Reduce the recidivism rate

Why is this important to Colorado?


  • By working to reduce recidivism, we improve public safety and reduce victimization and our incarceration rates. By applying effective correctional practices and implementing evidence-based responses to violations, we can bring down our crime rate while safely reducing costs to taxpayers.
  • Better reentry planning for justice-involved individuals into society is good for public safety, builds resilient communities, and strengthens the economy by helping ensure people pay into society rather than draw from it.
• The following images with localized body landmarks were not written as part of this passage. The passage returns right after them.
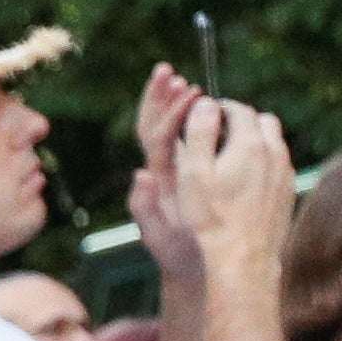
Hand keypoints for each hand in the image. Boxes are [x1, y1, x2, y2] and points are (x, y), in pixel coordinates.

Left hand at [129, 62, 204, 271]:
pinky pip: (186, 141)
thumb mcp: (158, 235)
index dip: (169, 111)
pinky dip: (193, 121)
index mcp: (158, 178)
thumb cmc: (179, 254)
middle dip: (159, 97)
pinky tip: (205, 105)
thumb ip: (144, 208)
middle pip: (154, 125)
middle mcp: (162, 170)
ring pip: (167, 130)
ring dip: (170, 103)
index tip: (187, 88)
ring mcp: (175, 171)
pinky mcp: (189, 174)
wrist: (193, 269)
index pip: (157, 136)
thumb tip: (136, 175)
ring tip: (180, 78)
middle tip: (166, 70)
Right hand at [184, 95, 297, 287]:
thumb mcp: (193, 172)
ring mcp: (285, 172)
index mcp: (250, 143)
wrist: (243, 255)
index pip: (239, 109)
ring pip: (274, 142)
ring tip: (230, 157)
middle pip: (263, 121)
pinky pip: (278, 165)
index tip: (205, 115)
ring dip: (254, 141)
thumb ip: (199, 132)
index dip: (220, 108)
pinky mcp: (289, 190)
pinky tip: (243, 181)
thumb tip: (205, 102)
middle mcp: (274, 152)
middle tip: (219, 133)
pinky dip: (263, 162)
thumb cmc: (211, 216)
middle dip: (242, 121)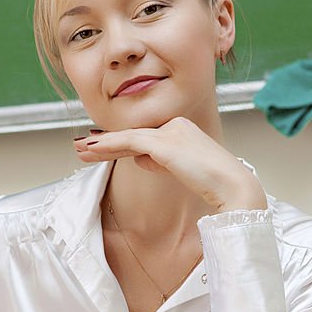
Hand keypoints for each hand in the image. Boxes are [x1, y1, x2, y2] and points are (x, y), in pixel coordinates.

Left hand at [73, 117, 267, 212]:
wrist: (233, 186)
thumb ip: (159, 160)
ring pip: (129, 138)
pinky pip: (131, 142)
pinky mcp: (165, 143)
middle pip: (134, 135)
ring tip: (79, 150)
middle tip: (80, 147)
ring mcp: (170, 132)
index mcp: (182, 129)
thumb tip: (137, 158)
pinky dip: (109, 146)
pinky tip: (92, 150)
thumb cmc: (214, 183)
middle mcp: (175, 124)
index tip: (97, 149)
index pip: (146, 138)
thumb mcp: (182, 169)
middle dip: (105, 143)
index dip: (119, 144)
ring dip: (101, 146)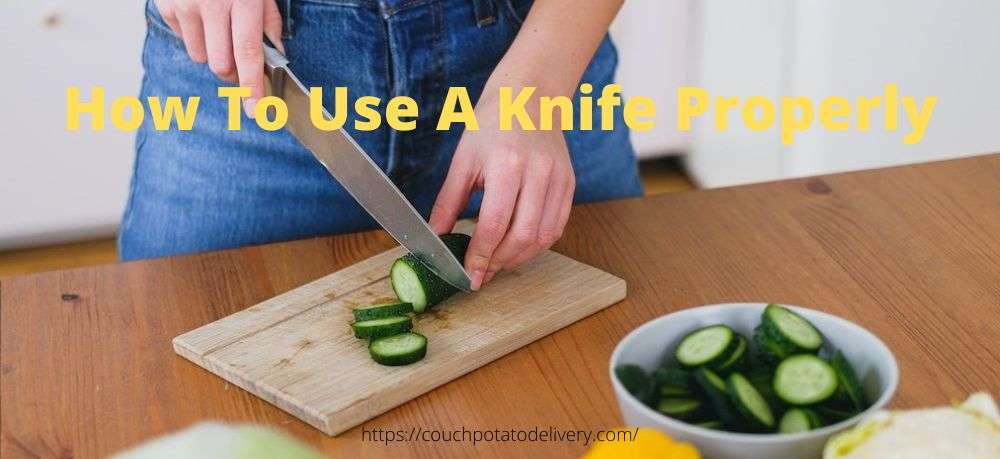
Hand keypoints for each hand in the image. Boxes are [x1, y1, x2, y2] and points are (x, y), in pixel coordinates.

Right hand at [154, 0, 283, 116]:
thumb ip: (270, 22)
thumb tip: (277, 55)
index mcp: (242, 0)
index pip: (247, 54)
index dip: (251, 86)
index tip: (255, 110)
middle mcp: (212, 5)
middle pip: (221, 65)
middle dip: (233, 72)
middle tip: (240, 62)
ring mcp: (186, 5)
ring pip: (201, 56)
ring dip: (213, 53)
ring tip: (219, 28)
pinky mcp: (167, 6)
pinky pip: (183, 39)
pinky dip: (195, 36)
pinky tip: (202, 15)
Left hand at [429, 94, 575, 290]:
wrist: (529, 96)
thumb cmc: (491, 124)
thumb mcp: (463, 160)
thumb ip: (448, 202)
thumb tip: (434, 236)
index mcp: (507, 165)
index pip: (494, 225)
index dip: (481, 256)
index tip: (470, 276)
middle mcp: (538, 173)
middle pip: (522, 237)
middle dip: (500, 262)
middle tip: (482, 274)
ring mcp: (558, 179)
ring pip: (544, 237)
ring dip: (519, 258)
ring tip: (497, 264)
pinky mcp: (569, 184)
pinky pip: (557, 227)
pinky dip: (537, 245)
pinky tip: (518, 248)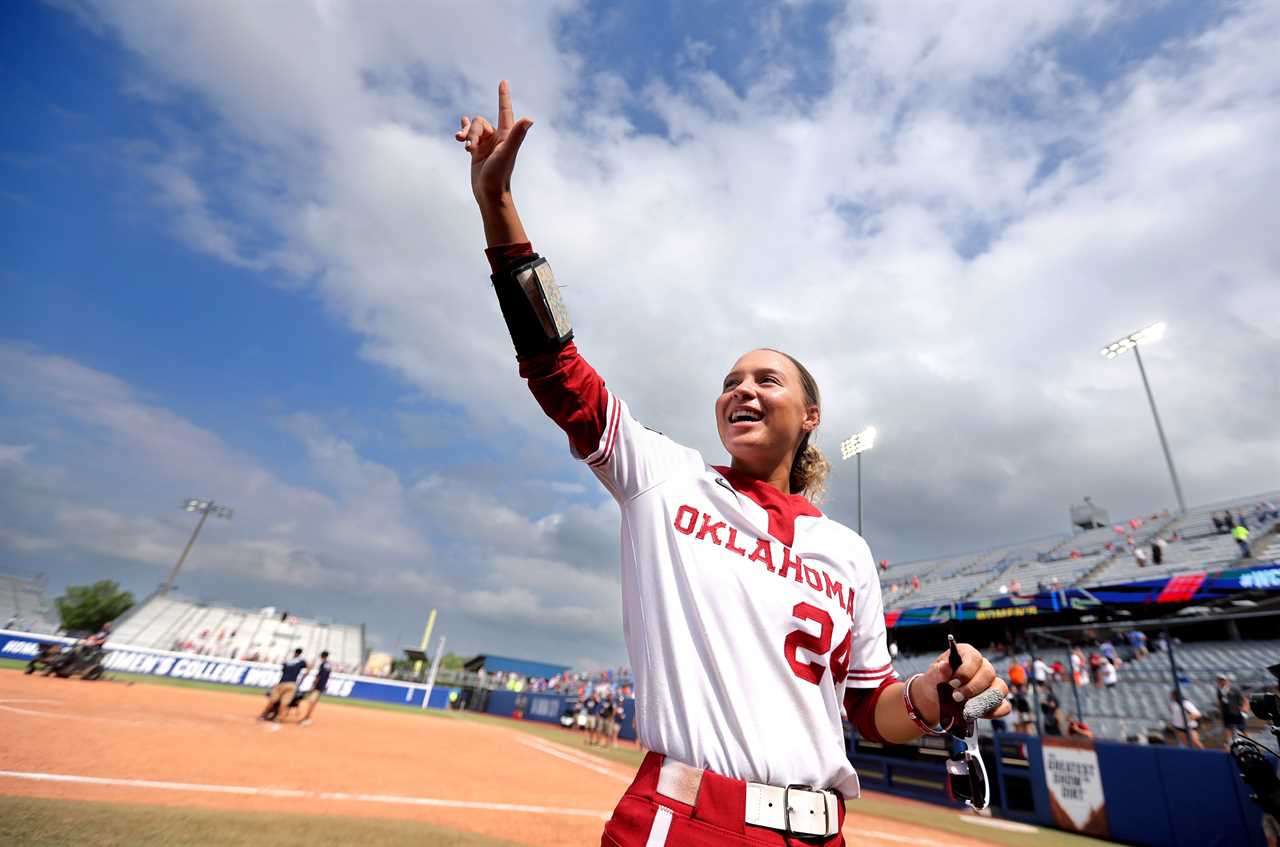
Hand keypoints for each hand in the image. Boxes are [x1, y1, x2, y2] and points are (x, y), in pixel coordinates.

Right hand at [455, 80, 534, 207]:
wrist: (490, 194)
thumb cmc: (499, 175)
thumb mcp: (507, 153)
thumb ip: (517, 135)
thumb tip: (529, 119)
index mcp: (507, 135)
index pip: (504, 111)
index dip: (503, 96)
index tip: (503, 82)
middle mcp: (498, 138)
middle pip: (479, 122)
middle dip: (472, 132)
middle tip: (472, 148)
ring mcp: (487, 144)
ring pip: (472, 129)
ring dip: (466, 136)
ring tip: (466, 148)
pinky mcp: (477, 152)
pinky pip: (469, 136)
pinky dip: (463, 134)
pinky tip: (458, 136)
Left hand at [913, 642, 1010, 723]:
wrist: (937, 702)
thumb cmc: (935, 684)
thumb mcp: (932, 677)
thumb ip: (939, 672)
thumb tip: (945, 666)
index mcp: (966, 655)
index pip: (974, 658)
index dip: (965, 671)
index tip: (953, 683)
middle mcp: (982, 667)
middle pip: (989, 673)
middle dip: (972, 688)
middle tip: (956, 697)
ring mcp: (991, 684)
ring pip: (1000, 688)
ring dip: (983, 701)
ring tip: (966, 709)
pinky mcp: (995, 701)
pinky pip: (1004, 706)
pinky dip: (993, 712)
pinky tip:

How do we measure success?

  • Reduce the recidivism rate from 46.1% in 2014 to 45.0% by 2018. In Colorado, recidivism is defined as returning to prison within three years of release. States vary in their definition and calculation of recidivism. Colorado uses Association of State Correctional Administrators (ASCA) definition and methodology for calculating recidivism rates, which also includes using calendar year (CY) versus fiscal year (FY) data. Each calendar year, offenders who release from prison are grouped together as a “cohort” and are tracked for three years to measure recidivism. For instance, the CY13 cohort includes those who return to prison within three years of release, through the end of December 2016. The recidivism rate has shown a slight increase for the last few years. However, our significant initiatives and reforms used to reduce recidivism were put into place in FY15-16, so the impact of these reforms may not be known until late 2019 at the earliest. The initial outcome target for this measure was 41.0% by 2018; this was based on the 2011 cohort and recidivism rate at the time, which was 46.1%. A five percent reduction in recidivism was the goal of the DOC. The current recidivism rate has increased to 50.0%, based on the 2013 cohort; therefore, the DOC revised its outcome target to 45.0%, keeping in line with a five percent reduction in recidivism. In order to gauge DOC’s current significant initiatives that took effect in FY15-16, the CY16 cohort will be tracked for three years, through CY19, to calculate the recidivism rate. Only then will the true value of these initiatives be realized.    
  • Reduce the percentage of technical parole violation revocations from 3.2% in June 2015 to 1.875% by 2018.
Status Outcome Measure Outcome Baseline (June 2015) Actual (June 2016) Actual (June 2017) Outcome Target Target Date
Needs Improvement
Recidivism rate in state prisons 46.1% (2011) 48.6% (2015) 50.0% (2013) 41.0% 2018
Parole revocations for technical violations 3.20% 2.6% 2.19% 1.875% 2018

Source: DOC

What actions are we taking?

The Colorado Department of Corrections focuses its efforts on those programs and actions that are evidence-based and provide for the safety of Coloradans and staff, while preparing people who leave prison to successfully re-enter society. Examples include the following:

  • Use of incentives and intermediate interventions that allow community parole officers (CPOs) to appropriately respond to the individual needs of parolees to bolster their chances of successful reentry into the community:
    • Incentives: research tells us that the best outcomes for offender success are achieved when corrections professionals provide incentives and interventions at a ratio of 4:1. Incentives, a parolee positive reinforcement program, prompts CPOs to provide positive feedback and reinforcement to parolees when they are compliant and reach supervision milestones.
    • Intermediate interventions: interventions may be utilized to target the specific nature of an offender’s noncompliant behavior. Example: If an offender relapses on alcohol or drugs, he or she would be referred to substance abuse treatment in lieu of revocation.  
  • Utilizing Parents on a Mission (POM) in prisons to strengthen family ties and engage in better choices. POM is used to address family and relational issues, equipping offenders with tools to become positive role models to their children. The focal point of POM is for offender parents to lead their children away from destructive lifestyles.  
  • Decrease the percentage of parolees with a homeless designation by combating parolee homelessness through CPO assignment to the homeless population (focusing on the Denver area, which has the highest homeless population); working with the Department of Local Affairs/Division of Housing, through the passage of Senate Bill 17-021, to get vouchers and other support to offenders who have a mental or behavioral health disorder and are frequently released from prison with a homeless designation; and engaging with and supporting community-based organizations in expanding housing for parolees.
  • Utilizing re-entry pods/units at all Level II and above general population facilities. Re-entry pods/units aim to provide offenders with the tools and resources needed to be successful upon release. They also provide opportunities for family reunification where families and children are brought together more frequently than just during open visiting.